Controllori e controllati
L’Italia è un paese liberale?
Ci sono due termini che in una democrazia sono antitetici: trasparenza ed emergenza.
Antitetici perché quando la trasparenza è la regola l’emergenza non può che segnalare delle crepe del sistema democratico, è insomma il sintomo di un malessere.
La trasparenza quindi è l’ambito della normalità democratica e quindi dell’azione politica, dei rapporti collettivi, da non confondere mai con il controllo dell’individuo, della libertà e della privacy, fondamenti sacri della libertà democratica. Il sistema di controllo deve semmai essere la regola per la politica. O meglio dovrebbe essere… perché nei fatti oggi non è così.
La politica non può controllare se stessa, così come non può farlo la Pubblica Amministrazione, invece oggi non c’è nessuno, nonostante le prediche televisive, né negli uffici centrali e periferici del Governo né negli Enti Locali, nell’economia che dia attuazione a questo principio che pure nel nostro ordinamento esiste, almeno sulla carta.
Anzi da almeno dieci anni accade proprio il contrario, gestione e controllo sono sempre più accentrati se non nella forma nella sostanza.
La figura del "Commissario" spesso definito retoricamente "straordinario" (è ovvio che sia straordinario visto che sostituisce la normale amministrazione!) lungi dal sanare le questioni di fondo del normale funzionamento degli organismi democraticamente eletti o dal risolvere questioni importanti (acqua, rifiuti, ecc.) che rientrano nelle competenze dell’amministrazione democraticamente eletta, si sostituisce ad essi per periodi così lunghi da configurare un vero e proprio sistema autoritario. Questo dovrebbe scandalizzare invece, a causa di una delegittimazione della politica, è spesso accettato e visto come un fatto positivo. Nell’incapacità della politica di dare risposte ai problemi della gente questa invoca il Demiurgo, lo Stato-Padrone, tutto quello che è normalmente il contrario della gestione democratica, trasparente e partecipata della cosa pubblica!
Alla lunga ci si accorge che i problemi non si risolvono né in termini di qualità dei servizi né in termini di legalità, creando inoltre un vuoto che viene spesso riempito dalla magistratura a cui spetta l’ingrato compito di rincorrere, in una giostra folle, controllori e controllati, tra cui sé stessa!

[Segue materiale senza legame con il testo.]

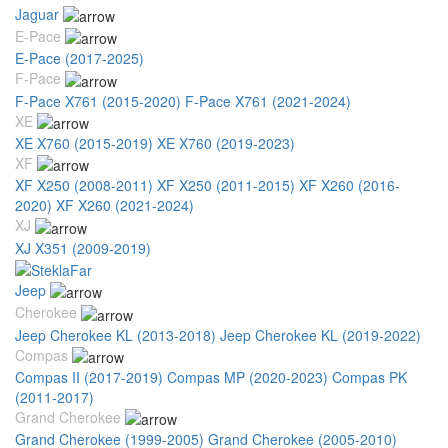
Jaguar
E-Pace
E-Pace (2017-2025)
F-Pace
F-Pace X761 (2015-2020)
F-Pace X761 (2021-2024)
XE
XE X760 (2015-2019)
XE X760 (2019-2023)
XF
XF X250 (2008-2011)
XF X250 (2011-2015)
XF X260 (2016-
2020)
XF X260 (2021-2024)
XJ
XJ X351 (2009-2019)
Jeep
Cherokee
Jeep Cherokee KL (2013-2018)
Jeep Cherokee KL (2019-2022)
Compas
Compas II (2017-2019)
Compas MP (2020-2023)
Compas PK
(2011-2017)
Grand Cherokee
Grand Cherokee (1999-2005)
Grand Cherokee (2005-2010)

Allora si impone la domanda di quale sia la funzione della politica e di quale sia quello della Pubblica Amministrazione.
La politica, cioè gli organismi democraticamente eletti, dovrebbero tornare ad avere un vero ruolo decisionale nell’intervento della spesa pubblica, mediando anche consensualmente interessi particolari di gruppi (leciti ovviamente!), categorie, componenti della società civile, insomma muovendosi liberamente ed alla luce del sole in quella che è la più nobile della attività sociali: la Politica.
Alla Pubblica Amministrazione bisognerebbe lasciare il compito di attuare queste scelte rispondendone con concretezza e responsabilità dei risultati. Organismi terzi, che non possono rispondere né alla Politica né alla Pubblica Amministrazione, dovrebbero avere il compito di controllare i processi di attuazione secondo principi di efficienza, efficacia e trasparenza.
E qui sta forse il punto cruciale della questione. La trasparenza, che deve essere il principio fondante dei tre livelli (politico, amministrativo e di controllo) non può essere un atto uniforme e formale uguale ad ogni livello ma deve rispondere a seconda della natura del livello. La Politica deve rispondere al livello democratico da cui discende, cioè deve rispondere al cittadino elettore, l’Amministrazione deve rispondere al principio formale della legge, che tutela il cittadino utente e soggetto di diritti, mentre quello del controllo deve rispondere al principio della terzietà, in un conflitto sano di interessi tra Politica e Amministrazione. Cioè il controllo deve essere trasparente nelle procedure, nella composizione degli organismi preposti e nel possibilità di verifica dei risultati proposti alla fine del processo di controllo.
Fondamentale è infine la temporaneità degli organi di controllo, i cui componenti non dovrebbero poter essere riconfermati per un periodo troppo lungo. La base di questo sistema esiste già nel nostro ordinamento giuridico e se non riesce a trovare attuazione è forse perché c’è un deficit culturale proprio nella classe dirigente, non solo politica, ma anche nelle organizzazioni di categoria, nella pubblica amministrazione, nell’impresa.
Insomma tutti in Italia si dichiarano liberali ma se non sono principi liberali questi ci chiediamo quale sia oggi il significato di questo termine?